# using Mother of all blooms (moab)



## Rj2120 (Dec 14, 2011)

Im going on week 6 of flowering so i wanted to start using my mother of all blooms. I was hopping someone could give me some advise on how to use it? Ive done alot of reading about it but still unsure. Its strong stuff (1-52-32) so iv herd you should easy into it. So it says to use 1-2tsp per 5gal and to cut your base nutrients in half so I was thinking of running 1-4-8 for my base three part nutrients and then add 1/2 tsp per 5 gal of the moab(which is half strength) to start with. then in a few days was gona bump it to 3/4 tsp and then 1tsp. Would it make any since to add my sweetener witch is the surgree from cutting edge solutions(0-0-2)? any help would be appreciated


----------



## Rj2120 (Dec 14, 2011)

anyone using moab?? if so how are you mixing it up??


----------



## Rj2120 (Dec 14, 2011)

bummp no one!??


----------



## watchhowIdoit (Dec 14, 2011)

I doubt it. Those ratios cant be good for a MJ plant......


----------



## Rj2120 (Dec 14, 2011)

so how would you suggest going about using this? because people have gotten really good results using moab. have you never used kool bloom powder or shooting powder its really similar to those


----------



## watchhowIdoit (Dec 14, 2011)

I would be asking the folks who got the really results how they used it. And no I do not use bloom boosters. I just adjust what I feed depending on its needs and stage of growth.


----------



## Rj2120 (Dec 14, 2011)

oh okk so your saying not to use it at all then?? i already put it in earlier today and so far so good the stuff makes me nervous though so im thinking of just going back. I have read a lot of forms of people saying they wont run with out and the guy at the hydro store said its good stuff but to be careful with it.


----------



## watchhowIdoit (Dec 14, 2011)

▶ Written tasks:
1. In the forum thread about Mother of all Blooms, what ratio does the first poster give for the product?
2. Repeat the records starting at the line that contains "locality: Mt. Binuang, Province" and continuing through the last line of the records.

▶ Records for the exercise:
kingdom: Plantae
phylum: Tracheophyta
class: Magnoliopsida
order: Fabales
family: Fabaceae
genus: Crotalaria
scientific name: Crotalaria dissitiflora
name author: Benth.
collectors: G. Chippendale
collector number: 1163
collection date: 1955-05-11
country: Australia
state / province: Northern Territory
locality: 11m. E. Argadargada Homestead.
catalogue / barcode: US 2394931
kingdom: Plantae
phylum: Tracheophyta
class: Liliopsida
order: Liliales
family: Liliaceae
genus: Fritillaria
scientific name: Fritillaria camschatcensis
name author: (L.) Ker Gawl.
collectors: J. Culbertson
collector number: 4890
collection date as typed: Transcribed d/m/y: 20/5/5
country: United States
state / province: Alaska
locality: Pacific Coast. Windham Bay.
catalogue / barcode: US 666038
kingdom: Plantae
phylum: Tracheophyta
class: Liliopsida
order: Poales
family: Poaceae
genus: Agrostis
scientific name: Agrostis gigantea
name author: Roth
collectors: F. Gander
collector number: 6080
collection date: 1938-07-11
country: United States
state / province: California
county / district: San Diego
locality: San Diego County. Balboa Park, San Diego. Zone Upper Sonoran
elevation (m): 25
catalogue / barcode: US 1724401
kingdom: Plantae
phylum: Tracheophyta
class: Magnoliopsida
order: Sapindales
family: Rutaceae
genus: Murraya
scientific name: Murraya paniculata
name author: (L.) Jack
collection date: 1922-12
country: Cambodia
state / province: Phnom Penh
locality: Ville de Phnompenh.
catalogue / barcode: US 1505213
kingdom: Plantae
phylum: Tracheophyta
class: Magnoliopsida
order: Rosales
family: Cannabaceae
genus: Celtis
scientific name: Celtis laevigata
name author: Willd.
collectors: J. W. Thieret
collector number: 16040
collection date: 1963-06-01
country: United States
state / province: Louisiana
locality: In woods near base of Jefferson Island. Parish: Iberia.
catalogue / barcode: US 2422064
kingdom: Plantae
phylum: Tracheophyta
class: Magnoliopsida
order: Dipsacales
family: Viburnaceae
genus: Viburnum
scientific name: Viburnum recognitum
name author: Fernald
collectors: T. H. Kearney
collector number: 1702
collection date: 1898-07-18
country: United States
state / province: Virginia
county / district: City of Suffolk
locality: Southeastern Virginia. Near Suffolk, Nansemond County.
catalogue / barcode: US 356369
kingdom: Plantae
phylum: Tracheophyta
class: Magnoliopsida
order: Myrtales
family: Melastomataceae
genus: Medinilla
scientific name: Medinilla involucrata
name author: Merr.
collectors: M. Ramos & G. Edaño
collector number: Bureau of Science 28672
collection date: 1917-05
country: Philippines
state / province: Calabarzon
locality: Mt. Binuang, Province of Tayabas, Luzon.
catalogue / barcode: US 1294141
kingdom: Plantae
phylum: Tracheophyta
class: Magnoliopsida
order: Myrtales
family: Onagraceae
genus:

▶ Solutions for each task:
1. 1-52-32

2.
locality: Mt. Binuang, Province of Tayabas, Luzon.
catalogue / barcode: US 1294141
kingdom: Plantae
phylum: Tracheophyta
class: Magnoliopsida
order: Myrtales
family: Onagraceae
genus:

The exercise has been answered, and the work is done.